# Help 'rebuilding' a Gary Fisher Rig.



## 5XVT (May 8, 2020)

Hi all, new to the forum and 29ers too!

I have recently acquired a Gary Fisher Rig SS, frame only (with EBB)

I believe the model to be this: 
https://www.bicyclebluebook.com/value-guide/product/11952/

The EBB was maintained well and can move around when loosened off so it doesn't need swapping but there is no inner BB in.

The width of the BB is 68mm but I don't have cranks to measure the width - can I use any BB or does it have to be an ISIS one? Are there any kits that I could use that include a crank and BB? I'm in the UK.

The more budget friendly the better!

Thanks in advance!


----------



## mack_turtle (Jan 6, 2009)

use whatever BB fits the cranks you want to use. I would avoid ISIS bottom brackets and cranks. the bearings were not durable because of the design.


----------



## kdiddy (Jul 14, 2005)

I had one of the 2009 root beer colored ones. I used a SRAM GXP bottom bracket. Any threaded bottom bracket should work, you don't need to stick with the ISIS BB.


----------



## mack_turtle (Jan 6, 2009)

only use a GXP BB if you're using a crankset that fits it. RaceFace and Shimano cranks would not fit a GXP.

FWIW, you can use a Shimano BB with RaceFace cranks. that's how mine is set up.


----------



## 5XVT (May 8, 2020)

Thanks for the clarification and the ISIS BB reliability issues - I'll look at those SRAM GXP's cheers.


----------



## scottzg (Sep 27, 2006)

Grats on the score! Rigs are cool.


5XVT said:


> I'll look at those SRAM GXP's cheers.


That's not how it works. You buy cranks and use whatever BB they require. You have a BSA bb- people call it a threaded bb shell usually.
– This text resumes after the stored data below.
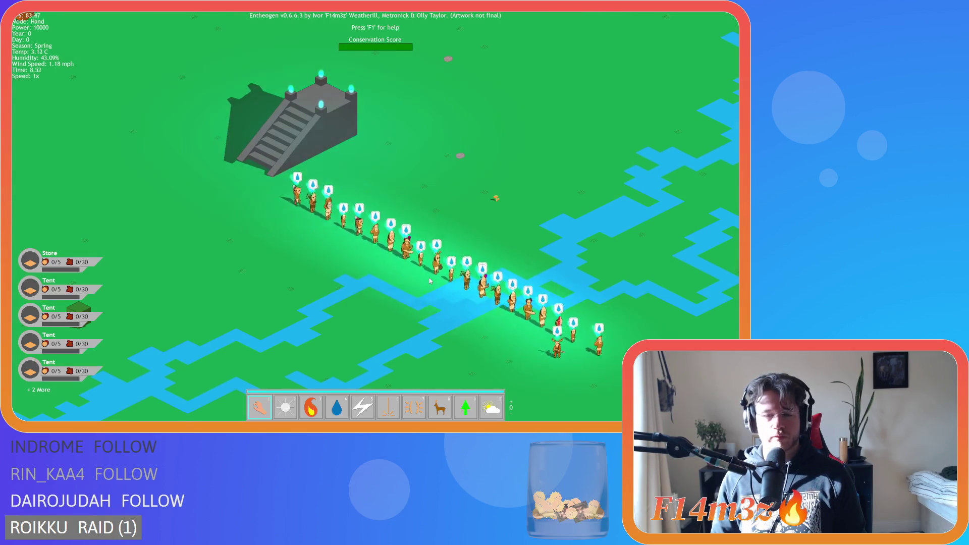
key(s)
key(d)
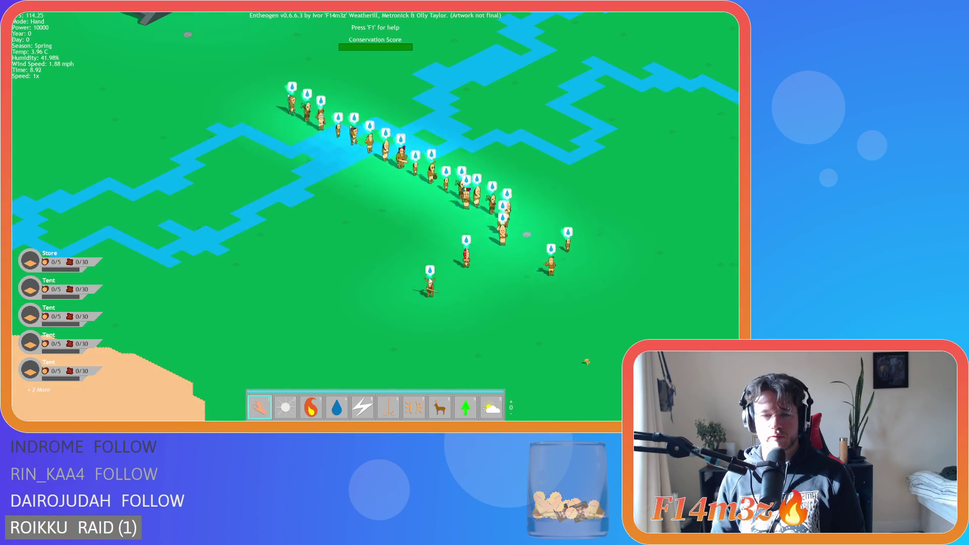
key(c)
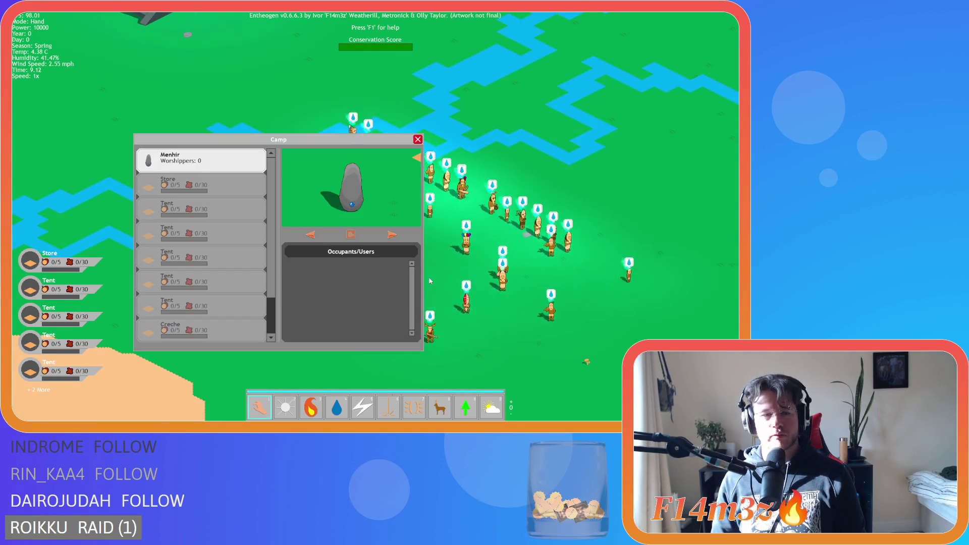
key(c)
It's prudent to get a 2 piece crankset, rather than 3 piece, like isis. Isis is a terrible and dead format, and 3 piece saves you from having to think about spindle length.

It used to be 68mm = road and 72 = mtb, but there's a lot of cross pollination, like your rig. You can use bb spacers to fit a 72mm crank/bb to a 68mm frame. The spacers typically come with the bb, but you can get them from a shop if necessary.


----------



## 5XVT (May 8, 2020)

Forgive my uneducated approach, as I said its all new to me.. 
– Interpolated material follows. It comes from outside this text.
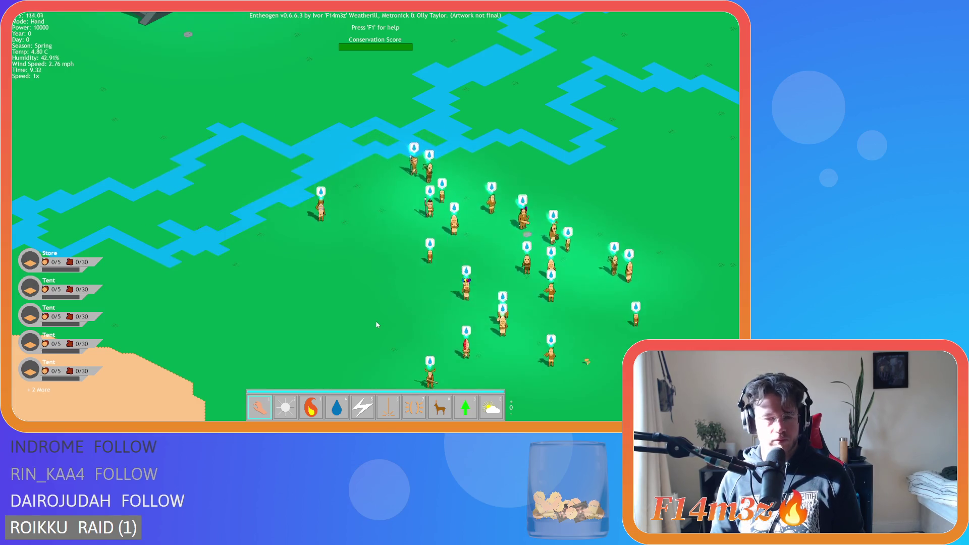
Decline returning to the previous level, then quicksave and quickload the grassland game.
key(Escape)
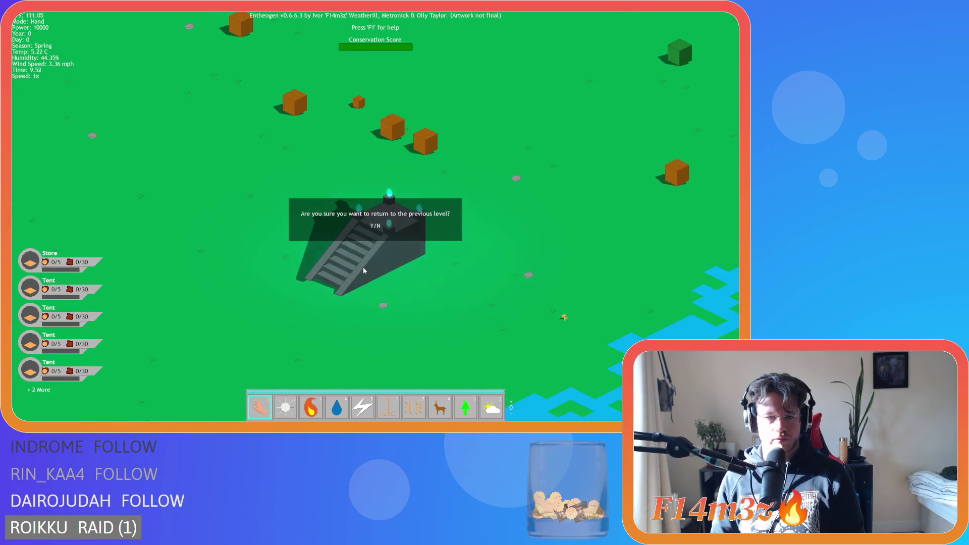
key(n)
I'm currently having a look at a used FSA Comet 175mm crank which states its compatible with standard Shimano Hollowtech II type bottom bracket for a 68/73mm frame.

Is that a 2 piece or not?


----------



## seat_boy (May 16, 2006)

Before you spend any money on this bike, check carefully around the seat tube/top tube junction for cracks. Gary Fishers of this generation were notorious for cracking there.


----------



## 5XVT (May 8, 2020)

I will check it out, I'm in the process of stripping it down to bare alu so should be able to have a good look. Cheers for the heads up!


----------



## scottzg (Sep 27, 2006)

5XVT said:


> Forgive my uneducated approach, as I said its all new to me..
> 
> I'm currently having a look at a used FSA Comet 175mm crank which states its compatible with standard Shimano Hollowtech II type bottom bracket for a 68/73mm frame.
> 
> Is that a 2 piece or not?


Comet is a good, cheap 2pc crank. It may no longer be true, but older FSA cranks had a fractionally larger axle than shimano. You could use a shimano BB with a FSA crank, but it was a really bad idea. I like fsa BBs more than shimano anyway- no plastic bearing sleeve thingie.

2 vs 3 piece refers to if the axle is attached to a crank arm or if it's part of the BB.


----------



## accordvsick (Nov 26, 2020)

Do you know what kind of headset you will be going with? Is your year the integrated headset?


----------